* _YOUR GOAL_: Each line starting at the one that contains "left hip: (211, 107)" and ending at the one that contains "left hip: (130, 87)" must be returned exactly, and the rest of the listing is left out.

——

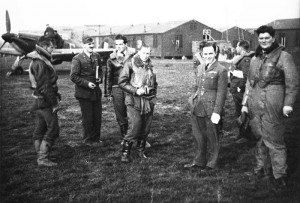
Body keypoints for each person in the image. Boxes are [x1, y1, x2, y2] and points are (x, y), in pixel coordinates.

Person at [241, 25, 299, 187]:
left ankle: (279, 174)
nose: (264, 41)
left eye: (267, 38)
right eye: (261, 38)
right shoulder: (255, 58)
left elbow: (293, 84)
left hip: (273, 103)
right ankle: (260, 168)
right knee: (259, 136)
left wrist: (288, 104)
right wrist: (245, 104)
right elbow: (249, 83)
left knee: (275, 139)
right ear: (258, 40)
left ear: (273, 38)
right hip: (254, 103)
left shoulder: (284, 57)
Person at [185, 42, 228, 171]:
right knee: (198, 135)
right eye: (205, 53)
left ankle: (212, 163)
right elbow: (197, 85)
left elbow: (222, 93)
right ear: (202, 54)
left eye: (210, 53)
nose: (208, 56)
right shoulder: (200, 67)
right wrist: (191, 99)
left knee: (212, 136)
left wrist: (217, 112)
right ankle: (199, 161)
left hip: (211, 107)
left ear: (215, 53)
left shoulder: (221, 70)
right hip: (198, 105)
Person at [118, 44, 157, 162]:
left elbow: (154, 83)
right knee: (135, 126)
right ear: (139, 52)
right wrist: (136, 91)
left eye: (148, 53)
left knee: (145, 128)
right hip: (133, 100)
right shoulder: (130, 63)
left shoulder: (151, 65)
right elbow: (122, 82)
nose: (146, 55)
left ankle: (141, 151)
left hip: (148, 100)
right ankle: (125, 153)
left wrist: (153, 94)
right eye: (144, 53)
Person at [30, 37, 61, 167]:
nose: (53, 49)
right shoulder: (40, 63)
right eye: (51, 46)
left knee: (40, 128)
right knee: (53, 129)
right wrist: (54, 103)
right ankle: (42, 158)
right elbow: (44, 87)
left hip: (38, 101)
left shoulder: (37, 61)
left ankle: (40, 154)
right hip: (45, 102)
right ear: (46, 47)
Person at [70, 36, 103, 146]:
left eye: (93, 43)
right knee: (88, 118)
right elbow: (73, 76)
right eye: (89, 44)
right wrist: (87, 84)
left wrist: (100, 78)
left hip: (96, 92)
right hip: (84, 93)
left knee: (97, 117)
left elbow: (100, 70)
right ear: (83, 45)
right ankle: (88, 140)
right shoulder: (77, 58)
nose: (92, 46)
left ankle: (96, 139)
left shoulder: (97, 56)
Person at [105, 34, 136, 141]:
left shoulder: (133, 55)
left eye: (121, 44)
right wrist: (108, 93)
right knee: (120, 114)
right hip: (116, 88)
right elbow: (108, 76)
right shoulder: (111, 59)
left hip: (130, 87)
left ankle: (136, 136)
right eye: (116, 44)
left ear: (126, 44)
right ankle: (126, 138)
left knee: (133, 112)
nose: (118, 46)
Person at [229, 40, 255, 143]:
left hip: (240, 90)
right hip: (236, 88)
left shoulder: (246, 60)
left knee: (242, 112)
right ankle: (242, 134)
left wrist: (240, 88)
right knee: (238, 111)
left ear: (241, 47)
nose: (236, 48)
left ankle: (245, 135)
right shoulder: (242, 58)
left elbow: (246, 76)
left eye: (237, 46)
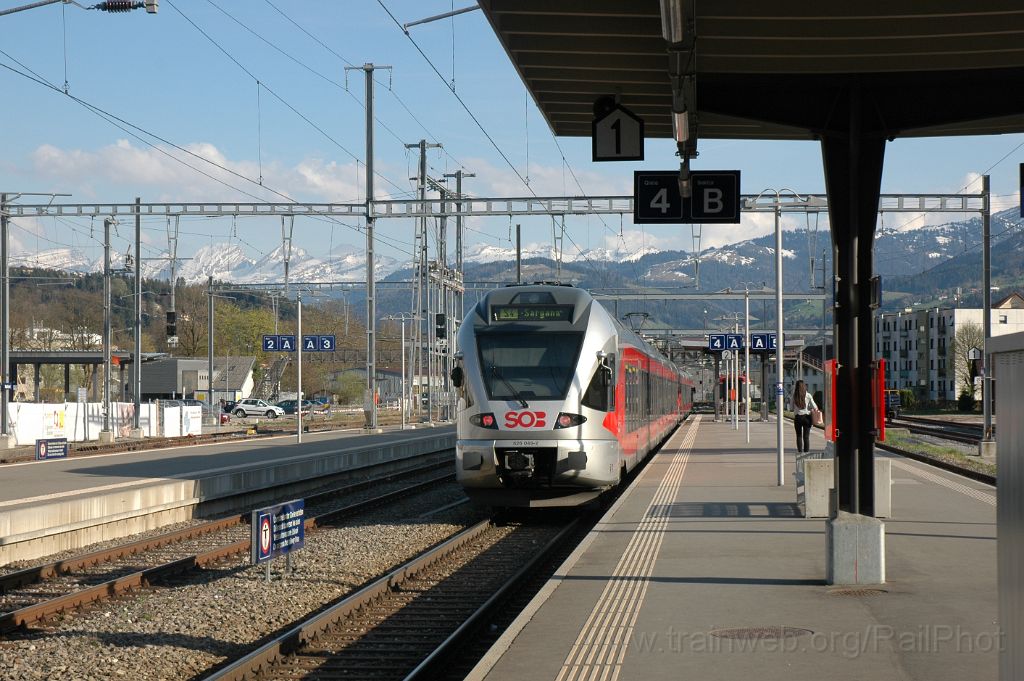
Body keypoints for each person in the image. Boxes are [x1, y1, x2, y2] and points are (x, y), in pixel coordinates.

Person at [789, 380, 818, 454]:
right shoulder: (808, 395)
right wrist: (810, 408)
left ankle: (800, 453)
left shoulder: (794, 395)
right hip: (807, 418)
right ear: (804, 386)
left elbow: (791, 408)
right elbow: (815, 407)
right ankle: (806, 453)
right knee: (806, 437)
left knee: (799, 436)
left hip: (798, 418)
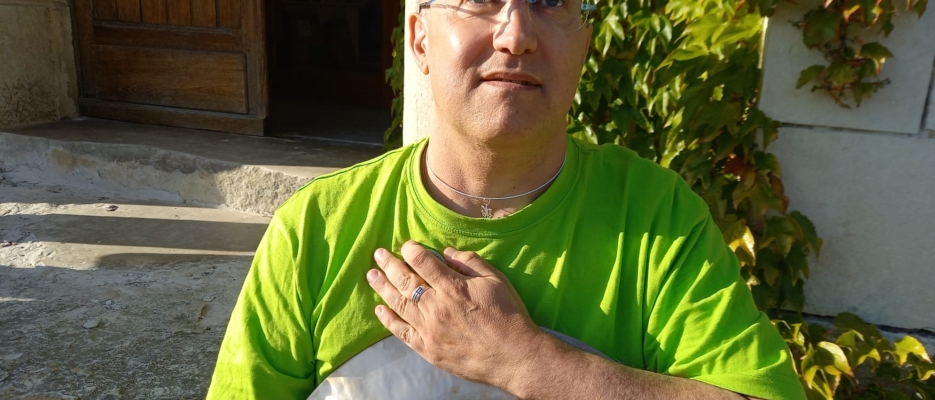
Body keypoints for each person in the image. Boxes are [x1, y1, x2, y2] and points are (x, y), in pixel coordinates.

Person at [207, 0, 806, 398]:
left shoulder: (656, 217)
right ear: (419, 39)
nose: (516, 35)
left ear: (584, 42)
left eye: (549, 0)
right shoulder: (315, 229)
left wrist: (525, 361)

——

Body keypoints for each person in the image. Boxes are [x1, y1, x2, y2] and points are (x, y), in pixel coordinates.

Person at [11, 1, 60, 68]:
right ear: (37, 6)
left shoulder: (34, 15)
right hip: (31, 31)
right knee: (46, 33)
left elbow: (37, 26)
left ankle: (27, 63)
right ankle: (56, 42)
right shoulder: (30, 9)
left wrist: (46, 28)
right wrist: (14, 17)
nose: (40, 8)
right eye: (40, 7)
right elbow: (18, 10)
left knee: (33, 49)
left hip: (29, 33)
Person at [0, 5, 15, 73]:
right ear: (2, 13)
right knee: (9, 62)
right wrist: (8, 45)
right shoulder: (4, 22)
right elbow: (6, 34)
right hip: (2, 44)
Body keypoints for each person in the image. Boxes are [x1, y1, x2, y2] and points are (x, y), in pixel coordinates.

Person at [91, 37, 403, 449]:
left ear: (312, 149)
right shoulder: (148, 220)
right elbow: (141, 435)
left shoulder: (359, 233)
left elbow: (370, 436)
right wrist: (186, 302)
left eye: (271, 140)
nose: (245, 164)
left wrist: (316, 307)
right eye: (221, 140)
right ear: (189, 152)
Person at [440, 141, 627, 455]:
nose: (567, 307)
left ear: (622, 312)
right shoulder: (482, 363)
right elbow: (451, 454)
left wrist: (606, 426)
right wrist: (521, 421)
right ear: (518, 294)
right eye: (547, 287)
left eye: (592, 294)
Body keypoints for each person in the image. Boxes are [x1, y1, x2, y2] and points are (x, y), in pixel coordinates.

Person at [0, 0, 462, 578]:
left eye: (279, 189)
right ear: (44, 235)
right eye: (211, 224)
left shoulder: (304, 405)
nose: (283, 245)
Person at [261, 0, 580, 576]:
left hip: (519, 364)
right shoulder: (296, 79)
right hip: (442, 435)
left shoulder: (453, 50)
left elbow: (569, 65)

——

* _REPLY TO THE TASK_:
left hip: (211, 107)
left ear: (215, 53)
left shoulder: (221, 70)
right hip: (198, 105)
Person at [118, 44, 157, 162]:
left elbow: (154, 83)
right knee: (135, 126)
right ear: (139, 52)
right wrist: (136, 91)
left eye: (148, 53)
left knee: (145, 128)
right hip: (133, 100)
right shoulder: (130, 63)
left shoulder: (151, 65)
right elbow: (122, 82)
nose: (146, 55)
left ankle: (141, 151)
left hip: (148, 100)
right ankle: (125, 153)
left wrist: (153, 94)
right eye: (144, 53)
Person at [30, 37, 61, 167]:
nose: (53, 49)
right shoulder: (40, 63)
right eye: (51, 46)
left knee: (40, 128)
right knee: (53, 129)
right wrist: (54, 103)
right ankle: (42, 158)
right elbow: (44, 87)
left hip: (38, 101)
left shoulder: (37, 61)
left ankle: (40, 154)
right hip: (45, 102)
right ear: (46, 47)
Person at [70, 36, 103, 146]:
left eye: (93, 43)
right knee: (88, 118)
right elbow: (73, 76)
right eye: (89, 44)
right wrist: (87, 84)
left wrist: (100, 78)
left hip: (96, 92)
right hip: (84, 93)
left knee: (97, 117)
left elbow: (100, 70)
right ear: (83, 45)
right ankle: (88, 140)
right shoulder: (77, 58)
nose: (92, 46)
left ankle: (96, 139)
left shoulder: (97, 56)
Person at [105, 34, 136, 141]:
left shoulder: (133, 55)
left eye: (121, 44)
right wrist: (108, 93)
right knee: (120, 114)
right hip: (116, 88)
right elbow: (108, 76)
right shoulder: (111, 59)
left hip: (130, 87)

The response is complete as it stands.